» **Petunjuk Latihan**:
(1) Menurut kutipan tentang daya juang mahasiswa, bentuk aksi apa saja yang ditempuh mahasiswa untuk menyuarakan aspirasi?
(2) Salin tanpa perubahan bagian kutipan tentang daya juang mahasiswa yang diawali kata-kata "Daya juang mahasiswa" dan diakhiri kata-kata "pada kepentingan mahasiswa.".
(3) Ringkas paragraf kutipan tentang daya juang mahasiswa yang diawali "Daya juang mahasiswa dalam menuntut perubahan" menjadi lebih pendek tanpa menghilangkan fakta utamanya.

» **Kutipan Terpilih**:
Daya juang mahasiswa dalam menuntut perubahan di ranah edukasi kian menjadi sorotan, menunjukkan bahwa generasi muda memiliki kesadaran kritis dan kepedulian mendalam terhadap kualitas pendidikan di Tanah Air. Dengan berbagai bentuk aksi, mulai dari diskusi akademis hingga protes damai, mereka menyuarakan aspirasi demi terciptanya sistem pendidikan yang lebih adil, relevan, dan berpihak pada kepentingan mahasiswa.

» **Kumpulan Data**:

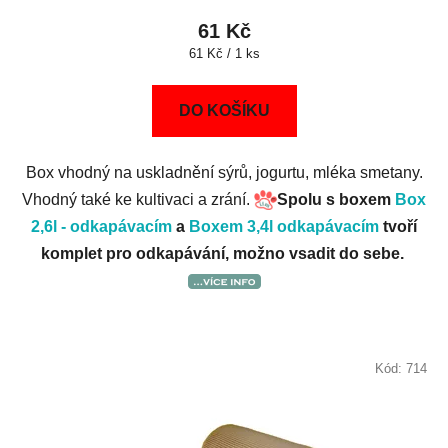
61 Kč
Měrná
61 Kč / 1 ks
cena:
DO KOŠÍKU
Box vhodný na uskladnění sýrů, jogurtu, mléka smetany.
Vhodný také ke kultivaci a zrání.
Spolu s boxem
Box
2,6l - odkapávacím
a
Boxem 3,4l odkapávacím
tvoří
komplet pro odkapávání, možno vsadit do sebe.
Kód:
714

» **Jawaban Tiap Item**:
(1) Mulai dari diskusi akademis hingga protes damai.

(2)
Daya juang mahasiswa dalam menuntut perubahan di ranah edukasi kian menjadi sorotan, menunjukkan bahwa generasi muda memiliki kesadaran kritis dan kepedulian mendalam terhadap kualitas pendidikan di Tanah Air. Dengan berbagai bentuk aksi, mulai dari diskusi akademis hingga protes damai, mereka menyuarakan aspirasi demi terciptanya sistem pendidikan yang lebih adil, relevan, dan berpihak pada kepentingan mahasiswa.

(3) Perjuangan mahasiswa menuntut perubahan pendidikan makin disorot. Ini menandakan kesadaran kritis dan kepedulian generasi muda terhadap mutu pendidikan di Tanah Air. Melalui diskusi akademis hingga protes damai, mereka menuntut sistem pendidikan yang lebih adil, relevan, dan berpihak pada kepentingan mahasiswa.